Tutorial ini merupakan kelanjutan dari simulasi steady-state propeller. Fokus utamanya adalah meningkatkan kompleksitas simulasi untuk menangkap efek kavitasi secara akurat.
Tahapan Persiapan Simulasi Kavitasi
Untuk mendapatkan hasil simulasi yang realistis, diperlukan pengaturan parameter yang lebih mendalam dibandingkan simulasi aliran udara atau air biasa.
1. Pengaturan Meshing yang Lebih Detail
Kavitasi adalah fenomena lokal yang terjadi sangat dekat dengan permukaan bilah propeller. Oleh karena itu, kualitas mesh atau jaringan elemen harus sangat halus di area tersebut.

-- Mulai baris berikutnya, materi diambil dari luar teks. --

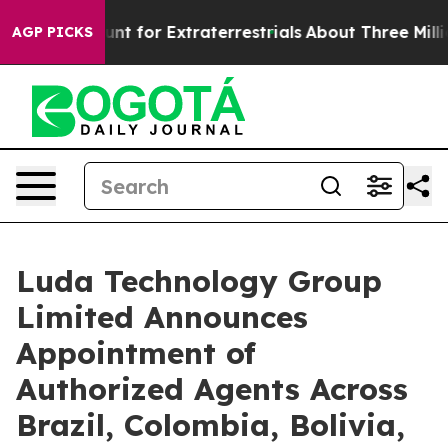
rm to Hunt for Extraterrestrials
About Three Million Pal
AGP PICKS
Luda Technology Group
Limited Announces
Appointment of
Authorized Agents Across
Brazil, Colombia, Bolivia,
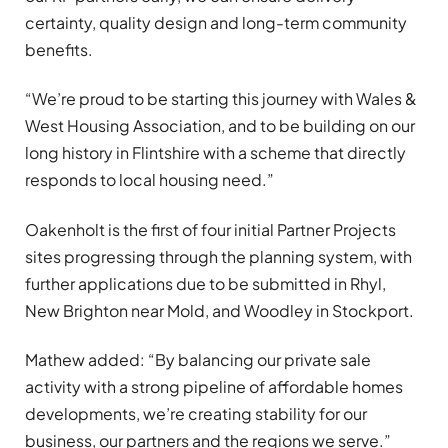
certainty, quality design and long-term community
benefits.
“We’re proud to be starting this journey with Wales &
West Housing Association, and to be building on our
long history in Flintshire with a scheme that directly
responds to local housing need.”
Oakenholt is the first of four initial Partner Projects
sites progressing through the planning system, with
further applications due to be submitted in Rhyl,
New Brighton near Mold, and Woodley in Stockport.
Mathew added: “By balancing our private sale
activity with a strong pipeline of affordable homes
developments, we’re creating stability for our
business, our partners and the regions we serve.”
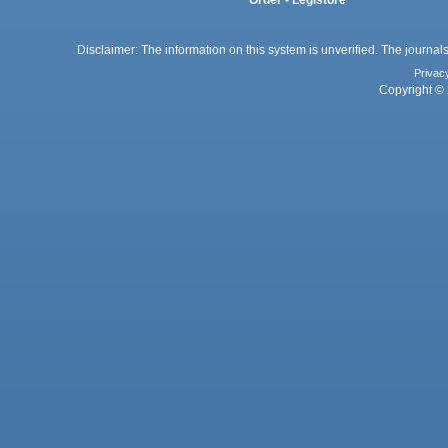
Order - Legistore
Disclaimer: The information on this system is unverified. The journals
Privac
Copyright © 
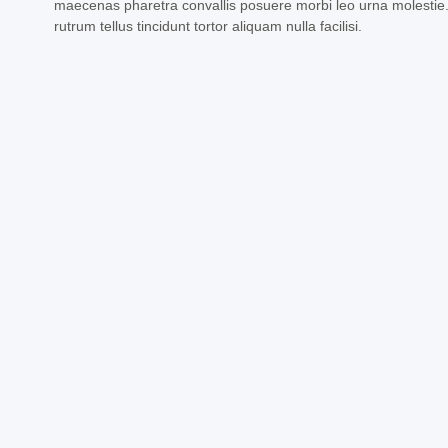
maecenas pharetra convallis posuere morbi leo urna molestie
rutrum tellus tincidunt tortor aliquam nulla facilisi.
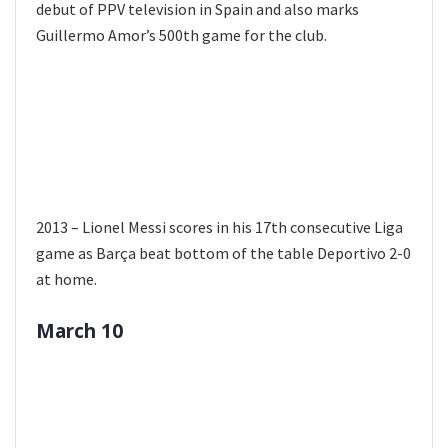
debut of PPV television in Spain and also marks
Guillermo Amor’s 500th game for the club.
2013 – Lionel Messi scores in his 17th consecutive Liga
game as Barça beat bottom of the table Deportivo 2-0
at home.
March 10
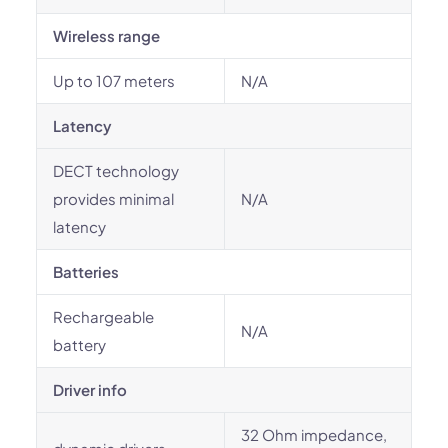
Wireless range
Up to 107 meters
N/A
Latency
DECT technology
provides minimal
N/A
latency
Batteries
Rechargeable
N/A
battery
Driver info
32 Ohm impedance,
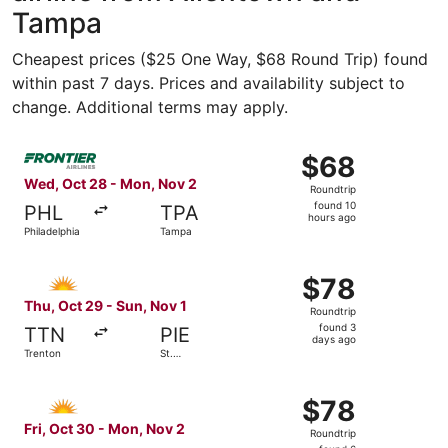
Tampa
Cheapest prices ($25 One Way, $68 Round Trip) found
within past 7 days. Prices and availability subject to
change. Additional terms may apply.
Select Frontier Airlines flight, departing Wed, Oct 28 fr
$68
$68
Roundtrip,
Wed, Oct 28 - Mon, Nov 2
Roundtrip
found
found 10
PHL
TPA
10
hours ago
Philadelphia
Tampa
hours
ago
Select Allegiant Air flight, departing Thu, Oct 29 from Tr
$78
$78
Roundtrip,
Thu, Oct 29 - Sun, Nov 1
Roundtrip
found
found 3
TTN
PIE
3
days ago
Trenton
St.
days
Petersburg
ago
Select Allegiant Air flight, departing Fri, Oct 30 from Ph
$78
$78
Roundtrip,
Fri, Oct 30 - Mon, Nov 2
Roundtrip
found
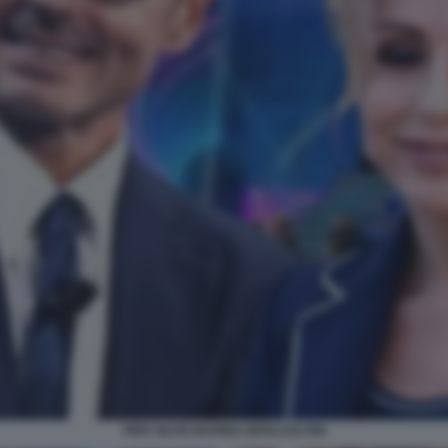
PIER SILVIO MARINA BERLUSCONI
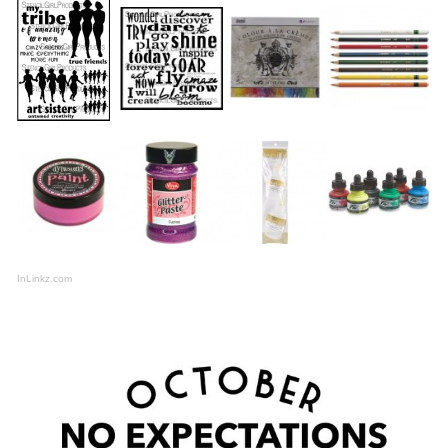
InLinkz.com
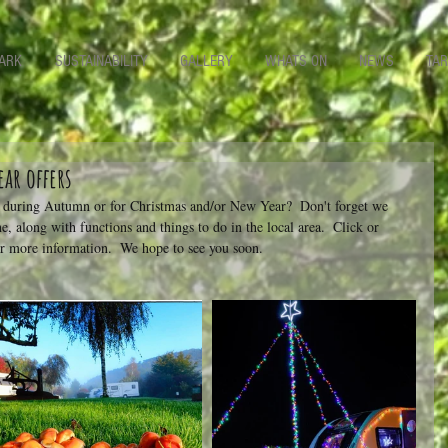
ARK
SUSTAINABILITY
GALLERY
WHATS ON
NEWS
TAR
ar offers
w during Autumn or for Christmas and/or New Year?  Don't forget we 
ne, along with functions and things to do in the local area.  Click or 
or more information.  We hope to see you soon.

- Refinement Lokal: Mengubah parameter meshing menjadi lebih detail (misalnya 0,01 unit) pada dinding propeller.
- Interface: Menyamakan parameter pada bagian rotating region dan interface untuk memastikan transisi aliran yang mulus dan akurat.
- Visualisasi Jaringan: Memastikan jaringan elemen cukup rapat agar fenomena lokal seperti pusaran air dan perubahan tekanan tertangkap dengan baik.
2. Aktivasi Fitur Kavitasi di Cradle CFD
Langkah paling penting adalah mengaktifkan model kavitasi pada pengaturan kondisi batas (boundary conditions).
- Pemilihan Fluida: Mengatur air (water) sebagai fase cair dan uap air (water vapor) sebagai fase gas.
- Tekanan Uap: Memasukkan data tekanan uap air sesuai dengan kondisi operasional yang diinginkan.
- Kondisi Ekstrim: Meningkatkan parameter simulasi (seperti nilai siklus) untuk melihat efek kavitasi yang lebih aktif dan nyata.
Analisis Hasil Simulasi: Mengidentifikasi Zona Kavitasi
Setelah proses solving selesai dan mencapai tingkat konvergensi yang stabil, data diolah melalui tahap post-processing untuk visualisasi.
Visualisasi Tekanan (Pressure)
Hasil pertama yang diamati adalah kontur tekanan pada bilah propeller. Kavitasi umumnya muncul di area dengan tekanan terendah, biasanya di bagian depan atau tepi luar bilah yang bergerak dengan kecepatan linear paling tinggi.
Tampilan Isosurface untuk Gelembung Kavitasi
Untuk melihat bentuk kavitasi dalam tiga dimensi, pengguna dapat menggunakan fitur isosurface:
- Cavitation Volume Fraction: Menampilkan gelembung gas berdasarkan persentase uap air (misalnya pada level 50%).
- Identifikasi Lokasi: Melalui visualisasi ini, terlihat jelas di bagian mana gelembung kavitasi mulai terbentuk dan bagaimana persebarannya di sepanjang permukaan propeller.
Kesimpulan: Optimasi Desain melalui Simulasi
Dengan menggunakan Cradle CFD, para insinyur dapat mengeksplorasi berbagai skenario, seperti mengubah RPM propeller atau kecepatan kapal, untuk melihat pengaruhnya terhadap tingkat kavitasi. Simulasi ini memberikan cara yang efektif dan efisien untuk mengoptimalkan kinerja propeller tanpa harus melakukan uji coba fisik yang mahal di tangki percobaan.
Teknologi simulasi ini menjadi kunci utama dalam merancang sistem propulsi kapal yang lebih tenang, efisien, dan memiliki umur pakai yang lebih lama.